@ UBS Media Week: TWC’s Britt: Cable Will Do Better Than Rest Of The Economy — But Not By Much

imageThe conventional wisdom has been that as the economic downturn continues to squeeze consumers, cable TV will benefit as more people opt for home entertainment. Glenn Britt, president and CEO of Time Warner (NYSE: TWX) Cable, was certainly happy to promote that view during a Q&A at the UBS Global Media and Communications (PDF) conference in New York. But he noted that certain aspects of the business have fallen off. One example is DVR adoption, as demand is down 40 percent, though that could be due to a great deal of cable customers already having taken on the service, he said.

— I spoke with Britt after his presentation and asked him if Time Warner Cable (NYSE: TWC) will consider serving targeted ads to its broadband subscribers as the company searches for new sources of revenue in the down economy. Not too soon, was his answer, and given the heat ISP providers like Charter Communications (NSDQ: CHTR) got for trying out Nebuad’s behavioral targeting service this summer, his reluctance was expected. “I think there is a pretty significant backlash against the whole policy of behavioral targeting. We’ve been trying to take a careful approach and work with Washington and other ISPs on a solution that would give us the consumer benefits from targeting without creating privacy problems. That’s where we are now.” More after the jump.

– As to whether the negative economy makes it easier to engage in more M&A activity, Britt said it doesn’t. “The cable business is a small world and we all know each other. And one thing we all know is that this is not a good environment to sell in.”

— Cap ex will come down. About 70 percent of our cap ex is “success-based,” so that will come down a bit.

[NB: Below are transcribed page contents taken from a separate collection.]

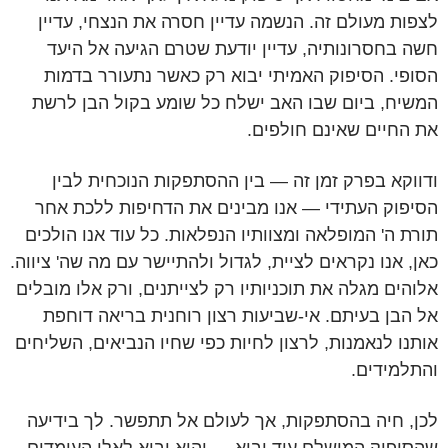
לצפות מעולם זה. הנשמה עדיין חסרה את הנצחי, עדיין
חשה בחסרונותיה, עדיין יודעת שטרם הגיעה אל היעד
הסופי. הסיפוק האמיתי יבוא רק כאשר נתעורר בדמות
המשיח, ביום שבו האב ישלח כל שומע בקול הבן לרשת
את החיים שאינם חולפים.
ודווקא בפרק זמן זה — בין ההסתפקות הנוכחית לבין
הסיפוק העתידי — אנו מבינים את הדחיפות ללכת אחר
תורת ה' המופלאה ומצוותיו הנפלאות. כל עוד אנו הולכים
כאן, אנו נקראים לציית, לגדול ולהתיישר עם מה שה' ציווה.
אלוהים מגלה את תוכניותיו רק לצייתנים, ורק אלו מובלים
אל הבן בעיתם. אי-שביעות רצון רוחנית בריאה דוחפת
אותנו לנאמנות, לרצון לחיות כפי שחיו הנביאים, השליחים
והתלמידים.
לכן, חיה בהסתפקות, אך לעולם אל תתפשר. לך בידיעה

— Costs are coming from two big categories. Programming is under pressure from re-transmission consent from sports, and from labor. We have had some restructuring costs related to layoffs.

The spinoff: Britt said the company is comfortable with being spun off from parent Time Warner. “We’re just waiting for regulatory approval. There are three buckets, first two are state and local franchises. We have those settled in order to close the deal. Then we need FCC approval. To date, the chairman has not put that on the agenda. So we don’t know when that will happen.”

Competitive environment: AT&T (NYSE: T) and Verizon are rolling out their pay TV models. “There’s no real change, just more of the same. AT&T overlaps us 40 percent and 30 percent for Verizon (NYSE: VZ). U-verse overlaps us in 12 percent and Verizon sells broadband in about 6 percent of the markets we’re in. In the meantime, we’re continuing to take voice customers at a rapid rate.”

Broadband: Britt said he doesn’t want to “punish” consumers for using more broadband. However, the question is, what is the right structure to encourage more usage and whether cable companies can charge more money for it? Britt: “If we can’t pay for it, we can’t build it.”